2008 foi o ano mais solteiro da minha vida. Não deu pra chamar ninguém nem de peguete. Um fim de semana com pastel na feira foi o máximo que rolou. Mas teve uma quantidade razoável de histórias pra lembrar, se isso vale de algum consolo. Um amor platônico irracional, um cara que perdeu a graça da noite pro dia, um ex-namorado paranóico, um sujeito pirado que não dizia coisa com coisa, fora uma ou outra trepada ocasional ainda menos significativa.

segunda-feira, 22 de dezembro de 2008

Que em 2009 não nos falte nada



Semana passada a cidade nos violentou. Contávamos já com um amanhecer romântico, uma última chance de paixonite do ano e quem sabe pelo menos um sábado preguiçoso cheio de sorrisos, mas ao invés disso levamos um susto, depois a raiva, a indignação, o constrangimento, o medo, a despedida de silêncios desconfortáveis. Semana passada a cidade nos levou muito mais que uns trocados, um telefone e um maço de cigarro.


Eu volto sempre à mesma posição, aqui nessa cadeira, olhando por essa janela, o rio de janeiro não é aqui, o rio de janeiro é lá fora onde eu mesma não vejo mas sei que é muito intenso.


Você, de alguma forma, também não está no rio de janeiro. não adiantaria sair por aí te procurando, você também se assustou com a cidade e se recolheu. 


Que venham então as viagens, viajemos pra longe até que deixe de parecer um pesadelo. Porque nisso eu ainda discordo de você, não é acordar e pensar que foi um pesadelo, é passar por cima até do pesadelo.
O tempo é muito maior que a gente, o tempo e o espaço combinados então, podem te revolucionar os sóis. Quem seremos daqui a um, dois, quem sabe quantos meses, até que nos vejamos de novo? Será por vontade ou por acaso contrangedor ou por feliz coincidência? Que nos veremos é certo, afinal, ao sair eu da minha e você da sua toca, ainda estaremos no rio de janeiro, no mesmo rio de janeiro que às vezes nos abusa, às vezes nos dá volta, às vezes nos dá pena, mas que em geral nos apaixona. Mas não se pode prever quem seremos, parte de que seremos, a que ou quem pertenceremos.
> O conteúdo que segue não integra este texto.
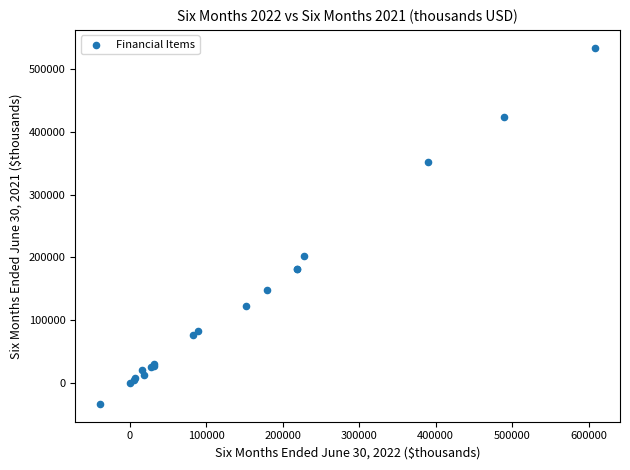

What Y value in the scatter plot is closest to 250368?

202071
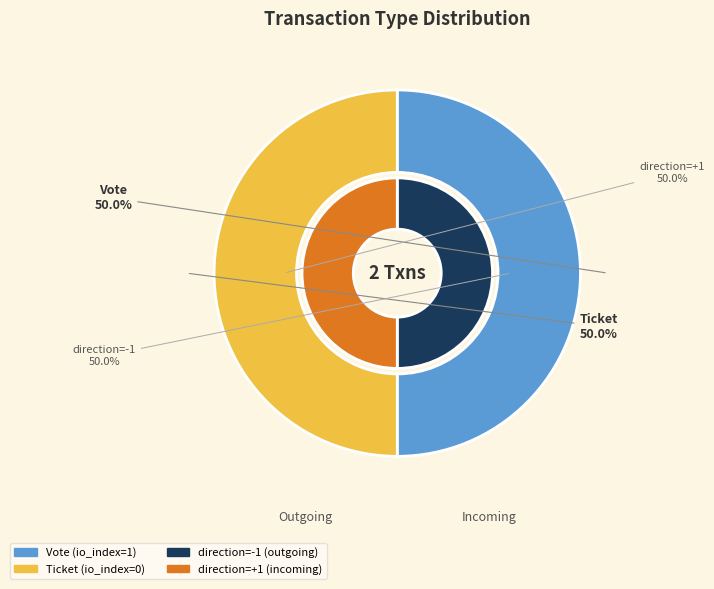

How many segments does this pie chart have?

2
Teria sido bom, eu acho. Teria sido melhor que acordar só num sábado cinzento, que dirá então quanto melhor seria que acordar e lembrar do que de fato foi. Infelizes coincidências de vírgulas, de intromissões, de desvios, que nos obrigou a deixar algo faltando. 



Não fomos os únicos a sentir faltarem coisas em 2008. Pra todos os lados que eu olho 2008 foi um ano de grandes perdas, de coisas que ficaram faltando.

E agora vem o turbilhão das festas, das praias, dos transatlânticos, dos fogos de artifício, dos alulcinógenos, das batucadas, do povo cantando ladeira acima e abaixo, das paixões irresponsáveis em língua estrangeira.

Mas se daqui a algum tempo, quando voltarmos ao rio de janeiro, ou quando o rio de janeiro voltar ao normal, se acharmos que isso que ficou faltando ainda parece uma boa idéia, faço votos de que em 2009 não nos falte nada.